После рыбы Анна почувствовала себя плохо. Кружилась голова, все время хотелось пить. Она съела несколько ягод и снова улеглась в кровать. Холодно, невозможно согреться. Анна через силу встала, свалила на себя все тряпье, что нашла в сундуке, но и это не помогло, холод ледяными пальцами залезал под одеяло, под одежду, под кожу. Она лежала, стуча зубами, потом снова заставила себя встать, чтобы выпить кипяток с ягодами, и забылась тяжелым сном.
Мама бегала от плиты к плите, запыхавшаяся, взмокшая от пара. На кухне царили необыкновенно вкусные запахи. Работы было много — без помощницы не справится.
Анна училась готовить и мыть посуду, коей после званых обедов накапливалось великое множество. Сервировка тоже занимала огромное количество времени, ведь сейчас не было роботов, который бы моментально сложили салфетки, натерли до блеска серебряные и золотые приборы, правильно сервировали и украсили стол. Анне приходилось всему учиться — причем очень быстро, иначе мать потеряла бы работу и жилье. И тогда куда их отправят? Куда делись те, другие, которые лишились и жилья, и работы? В Городе их нет — полицейские бы не потерпели на улице ни одного чердачника или подвальщика.
Анна старалась гнать от себя эти мысли.
— Иди, отнеси поднос Биллу Джоновичу, я не успеваю! — мать налила суп в фарфоровую супницу, положила пирог.
Анна составила еду на поднос и нерешительно направилась в сторону комнат.
— Да не задерживайся, мне твоя помощь нужна!
Анна прошла огромную залу — такого великолепия она никогда не видела, огромный экран, наконец, был починен: показывали подготовку к обеду, который давали сегодня в доме напротив.
От этих экранов, во всяком случае — в пределах Города, скрыться было невозможно.
Все были друг у друга на виду. Анна бы так не смогла, ей казалось странным, что, задав программу на любой Дом Города, соседи могли видеть всю подноготную: ссоры, слезы, быт. Хорошо хоть некоторые комнаты оставались недоступными для транслирования.

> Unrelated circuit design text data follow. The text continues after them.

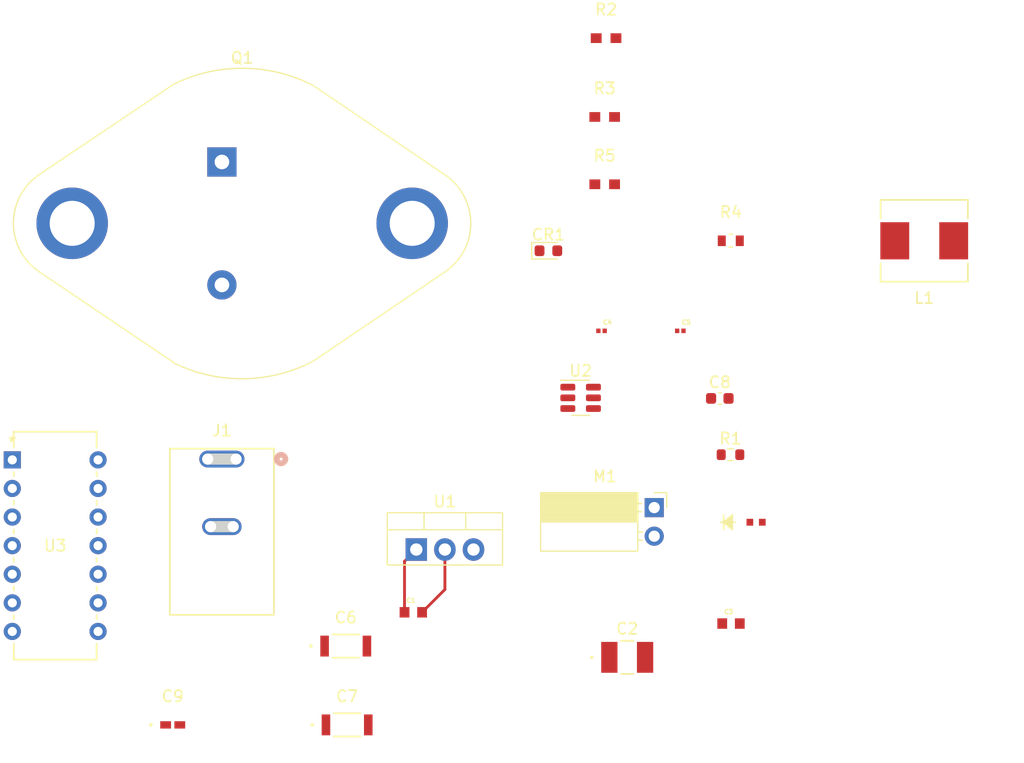
<source format=kicad_pcb>
(kicad_pcb (version 20221018) (generator pcbnew)

  (general
    (thickness 1.6)
  )

  (paper "A4")
  (layers
    (0 "F.Cu" signal)
    (31 "B.Cu" signal)
    (32 "B.Adhes" user "B.Adhesive")
    (33 "F.Adhes" user "F.Adhesive")
    (34 "B.Paste" user)
    (35 "F.Paste" user)
    (36 "B.SilkS" user "B.Silkscreen")
    (37 "F.SilkS" user "F.Silkscreen")
    (38 "B.Mask" user)
    (39 "F.Mask" user)
    (40 "Dwgs.User" user "User.Drawings")
    (41 "Cmts.User" user "User.Comments")
    (42 "Eco1.User" user "User.Eco1")
    (43 "Eco2.User" user "User.Eco2")
    (44 "Edge.Cuts" user)
    (45 "Margin" user)
    (46 "B.CrtYd" user "B.Courtyard")
    (47 "F.CrtYd" user "F.Courtyard")
    (48 "B.Fab" user)
    (49 "F.Fab" user)
    (50 "User.1" user)
    (51 "User.2" user)
    (52 "User.3" user)
    (53 "User.4" user)
    (54 "User.5" user)
    (55 "User.6" user)
    (56 "User.7" user)
    (57 "User.8" user)
    (58 "User.9" user)
  )

  (setup
    (pad_to_mask_clearance 0)
    (pcbplotparams
      (layerselection 0x00010fc_ffffffff)
      (plot_on_all_layers_selection 0x0000000_00000000)
      (disableapertmacros false)
      (usegerberextensions false)
      (usegerberattributes true)
      (usegerberadvancedattributes true)
      (creategerberjobfile true)
      (dashed_line_dash_ratio 12.000000)
      (dashed_line_gap_ratio 3.000000)
      (svgprecision 4)
      (plotframeref false)
      (viasonmask false)
      (mode 1)
      (useauxorigin false)
      (hpglpennumber 1)
      (hpglpenspeed 20)
      (hpglpendiameter 15.000000)
      (dxfpolygonmode true)
      (dxfimperialunits true)
      (dxfusepcbnewfont true)
      (psnegative false)
      (psa4output false)
      (plotreference true)
      (plotvalue true)
      (plotinvisibletext false)
      (sketchpadsonfab false)
      (subtractmaskfromsilk false)
      (outputformat 1)
      (mirror false)
      (drillshape 1)
      (scaleselection 1)
      (outputdirectory "")
    )
  )

  (net 0 "")
  (net 1 "+24V")
  (net 2 "GND")
  (net 3 "+12V")
  (net 4 "Net-(U2-SW)")
  (net 5 "Net-(U2-BOOT)")
  (net 6 "/+V")
  (net 7 "Net-(C8-Pad2)")
  (net 8 "/comp")
  (net 9 "Net-(C9-Pad2)")
  (net 10 "Net-(LED1-Pad2)")
  (net 11 "/V_out")
  (net 12 "/I_Lim")
  (net 13 "Net-(U2-EN)")
  (net 14 "Net-(R4-Pad1)")
  (net 15 "Net-(R5-Pad2)")
  (net 16 "unconnected-(U3-NC-Pad1)")
  (net 17 "/I_sen")
  (net 18 "/NInverting")
  (net 19 "unconnected-(U3-NC-Pad8)")
  (net 20 "unconnected-(U3-VZ-Pad13)")
  (net 21 "unconnected-(U3-NC-Pad14)")

  (footprint "Library:CAP_3216_TDK" (layer "F.Cu") (at 140.1204 126))

  (footprint "Package_TO_SOT_THT:TO-3" (layer "F.Cu") (at 129 76))

  (footprint "Package_TO_SOT_THT:TO-220-3_Vertical" (layer "F.Cu") (at 146.2662 110.4254))

  (footprint "Library:CAP_CL10_SAM" (layer "F.Cu") (at 174.22 117))

  (footprint "Library:CAP_CL10_SAM" (layer "F.Cu") (at 146 116))

  (footprint "Library:CAP_GRM_P6XP3_MUR" (layer "F.Cu") (at 162.719 91))

  (footprint "Library:CAP_CL32A_SAM" (layer "F.Cu") (at 165 120))

  (footprint "Library:DIP-14_STM" (layer "F.Cu") (at 110.38 102.46))

  (footprint "Library:IND_AMRU00060630100MA1_CHE" (layer "F.Cu") (at 191.3838 83))

  (footprint "Library:CAP_04025C101JAT2A" (layer "F.Cu") (at 124.6294 126))

  (footprint "Library:RC0603N_YAG" (layer "F.Cu") (at 163 72))

  (footprint "Library:RES_RC0603_YAG" (layer "F.Cu") (at 174.1999 83))

  (footprint "Connector_PinSocket_2.54mm:PinSocket_1x02_P2.54mm_Horizontal" (layer "F.Cu") (at 167.4 106.7))

  (footprint "Diode_SMD:D_0603_1608Metric" (layer "F.Cu") (at 158 83.8854))

  (footprint "Library:CAP_3216_TDK" (layer "F.Cu") (at 140 119))

  (footprint "Capacitor_SMD:C_0603_1608Metric" (layer "F.Cu") (at 173.225 97))

  (footprint "Library:CONN1x2_PJ-037A_CUD" (layer "F.Cu") (at 128.9967 102.3904))

  (footprint "Library:RC0603N_YAG" (layer "F.Cu") (at 163.1237 65))

  (footprint "Library:LED_5988A10107F_DIA" (layer "F.Cu") (at 176.44755 108))

  (footprint "Package_TO_SOT_SMD:SOT-23-6" (layer "F.Cu") (at 160.8625 96.95))

  (footprint "Library:RC0603N_YAG" (layer "F.Cu") (at 163 77.9804))

  (footprint "Library:CAP_GRM_P6XP3_MUR" (layer "F.Cu") (at 169.719 91))

  (footprint "Resistor_SMD:R_0603_1608Metric" (layer "F.Cu") (at 174.175 102))

  (segment (start 145.22 116) (end 145.22 111.4716) (width 0.25) (layer "F.Cu") (net 1) (tstamp 49a2992a-38f1-44df-8c9c-ed879a38986c))
  (segment (start 145.22 111.4716) (end 146.2662 110.4254) (width 0.25) (layer "F.Cu") (net 1) (tstamp 98e33f2f-5e1b-4d85-b102-5a5a931c3ca1))
  (segment (start 146.78 116) (end 148.8062 113.9738) (width 0.25) (layer "F.Cu") (net 2) (tstamp 40a47d0c-6cc6-4981-b535-c1cd8458ce83))
  (segment (start 148.8062 113.9738) (end 148.8062 110.4254) (width 0.25) (layer "F.Cu") (net 2) (tstamp e6e24799-619a-432d-97ca-03eafa160927))

)

</source>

Она прошла еще две комнаты, и, было уж хотела повернуть обратно, как вдруг услышала тихое:
— Кто там?
Анна огляделась — голос слышался откуда-то с потолка. Ни дверей, ни проема, ни подобия комнаты, только небольшая ниша и скульптура голого мужчины с венком на голове. Она все же решилась ответить:
— Я принесла Вам обед.
Скульптура тотчас же сдвинулась с места и плавно вошла в нишу. Открылась потайная дверь и Анна вошла в комнату, да скорее, даже не комнату, а мастерскую. Посреди сложных конструкций, чертежей, эскизов стояла кровать, которую Анна не решилась бы даже назвать кроватью — на ней возлежал Билл Джонович. Как же он изменился с тех пор, как Анна видела его в последний раз! Он и тогда был стариком, но крепким и сильным. Сейчас он исхудал, высох, и у него была, слыханное ли дело — борода! Длинная, тощенькая белая бородка и усы.
«Эту комнату точно не транслируют», — решила про себя Анна.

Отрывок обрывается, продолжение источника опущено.